Following Grantz et al., we calculated the estimated proportion of infected individuals responsible for 80% of secondary transmissions caused. Such proportion p80% is given as

\[ 1-p_{80\%}=\int_0^{X}\mathrm{NB}\left(\lfloor x\rfloor;k,\frac{k}{R_0+k}\right)dx, \]

where (X) satisfies

\[ 1-0.8=\frac 1{R_0}\int_0^{X}\lfloor x\rfloor\mathrm{NB}\left(\lfloor x\rfloor;k,\frac{k}{R_0+k}\right)dx. \]

Note that

\[ \frac 1{R_0}\int_0^{X}\lfloor x\rfloor\mathrm{NB}\left(\lfloor x\rfloor;k,\frac{k}{R_0+k}\right)dx=\int_0^{X-1}\mathrm{NB}\left(\lfloor x\rfloor;k+1,\frac{k}{R_0+k}\right)dx. \]

We computed p80% for each MCMC sample to yield median and 95% CrIs.

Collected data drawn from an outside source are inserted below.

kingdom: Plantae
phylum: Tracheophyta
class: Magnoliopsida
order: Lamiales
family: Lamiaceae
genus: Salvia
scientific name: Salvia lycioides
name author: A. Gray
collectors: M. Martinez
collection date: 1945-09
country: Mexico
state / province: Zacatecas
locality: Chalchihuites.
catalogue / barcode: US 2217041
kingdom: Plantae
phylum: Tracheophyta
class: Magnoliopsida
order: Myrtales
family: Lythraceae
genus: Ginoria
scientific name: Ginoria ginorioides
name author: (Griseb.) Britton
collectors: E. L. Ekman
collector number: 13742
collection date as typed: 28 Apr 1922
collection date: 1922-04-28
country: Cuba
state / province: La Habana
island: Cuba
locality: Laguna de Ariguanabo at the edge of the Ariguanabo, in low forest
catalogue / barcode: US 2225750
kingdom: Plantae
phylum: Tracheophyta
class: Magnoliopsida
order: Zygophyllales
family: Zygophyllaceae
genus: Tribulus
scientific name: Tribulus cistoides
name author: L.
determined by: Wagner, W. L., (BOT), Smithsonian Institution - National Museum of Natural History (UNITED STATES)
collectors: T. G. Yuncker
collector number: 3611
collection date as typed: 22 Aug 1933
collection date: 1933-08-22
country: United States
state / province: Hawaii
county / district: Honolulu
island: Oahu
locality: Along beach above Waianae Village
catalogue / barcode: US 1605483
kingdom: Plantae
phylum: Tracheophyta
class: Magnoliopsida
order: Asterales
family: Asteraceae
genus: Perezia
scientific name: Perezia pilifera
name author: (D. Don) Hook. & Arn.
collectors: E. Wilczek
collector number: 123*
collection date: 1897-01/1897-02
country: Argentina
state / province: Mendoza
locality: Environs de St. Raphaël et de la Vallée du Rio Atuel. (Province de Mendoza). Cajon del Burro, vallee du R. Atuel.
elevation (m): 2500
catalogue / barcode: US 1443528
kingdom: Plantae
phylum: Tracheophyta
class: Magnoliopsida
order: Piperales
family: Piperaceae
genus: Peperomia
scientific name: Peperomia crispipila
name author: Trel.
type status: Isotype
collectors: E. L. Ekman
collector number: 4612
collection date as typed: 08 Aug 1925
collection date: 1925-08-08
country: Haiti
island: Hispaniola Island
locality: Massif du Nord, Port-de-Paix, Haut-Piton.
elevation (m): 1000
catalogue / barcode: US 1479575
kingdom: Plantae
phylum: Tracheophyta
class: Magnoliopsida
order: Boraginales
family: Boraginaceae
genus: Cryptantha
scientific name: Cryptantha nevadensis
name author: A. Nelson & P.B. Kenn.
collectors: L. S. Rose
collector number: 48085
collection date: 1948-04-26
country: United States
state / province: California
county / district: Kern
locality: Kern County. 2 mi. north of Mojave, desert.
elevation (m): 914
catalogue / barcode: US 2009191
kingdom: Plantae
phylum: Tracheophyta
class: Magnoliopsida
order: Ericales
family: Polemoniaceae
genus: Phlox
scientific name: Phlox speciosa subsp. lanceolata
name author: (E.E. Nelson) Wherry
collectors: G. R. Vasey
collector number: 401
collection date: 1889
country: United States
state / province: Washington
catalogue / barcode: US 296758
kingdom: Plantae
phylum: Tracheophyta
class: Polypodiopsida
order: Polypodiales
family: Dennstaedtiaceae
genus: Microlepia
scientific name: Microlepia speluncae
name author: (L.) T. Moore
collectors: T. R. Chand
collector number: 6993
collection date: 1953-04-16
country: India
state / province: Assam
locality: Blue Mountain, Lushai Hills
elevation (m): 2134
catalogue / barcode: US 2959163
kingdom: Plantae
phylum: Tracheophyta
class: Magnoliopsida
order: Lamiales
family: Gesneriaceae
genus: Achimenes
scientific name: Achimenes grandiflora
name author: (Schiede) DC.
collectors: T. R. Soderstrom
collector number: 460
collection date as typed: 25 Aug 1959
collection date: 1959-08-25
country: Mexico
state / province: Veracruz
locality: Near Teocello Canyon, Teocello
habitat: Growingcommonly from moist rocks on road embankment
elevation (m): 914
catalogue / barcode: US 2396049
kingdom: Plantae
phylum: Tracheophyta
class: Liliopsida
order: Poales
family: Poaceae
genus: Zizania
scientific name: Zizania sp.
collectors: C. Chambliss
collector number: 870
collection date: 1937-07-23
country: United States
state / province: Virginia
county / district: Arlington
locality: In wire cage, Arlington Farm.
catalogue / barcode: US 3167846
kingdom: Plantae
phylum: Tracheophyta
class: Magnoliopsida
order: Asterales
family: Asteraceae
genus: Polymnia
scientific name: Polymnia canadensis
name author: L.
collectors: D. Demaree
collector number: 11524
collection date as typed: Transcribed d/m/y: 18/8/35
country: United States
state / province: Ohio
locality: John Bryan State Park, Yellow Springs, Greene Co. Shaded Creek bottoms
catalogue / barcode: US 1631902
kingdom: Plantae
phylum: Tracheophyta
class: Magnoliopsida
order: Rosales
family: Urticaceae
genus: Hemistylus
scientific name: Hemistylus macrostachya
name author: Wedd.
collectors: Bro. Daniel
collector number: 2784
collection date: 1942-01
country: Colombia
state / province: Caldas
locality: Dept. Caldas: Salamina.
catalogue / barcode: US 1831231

Joint estimation of R0 and k

We performed a joint estimation of \(R_0\) and \(k\) by MCMC (with a weakly-informed normal prior \(\mathcal N(\mu=3,\sigma=5)\) for \(R_0\); the prior for \(k^{-1}\) was the same as above). The posterior distribution indicated a lower bound of \(R_0\) of 1.4 and the upper bound of \(k\) of 0.2. The upper bound of \(R_0\) did not differ much from that of the prior, suggesting that our model and data did not provide useful evidence on the upper bound of \(R_0\).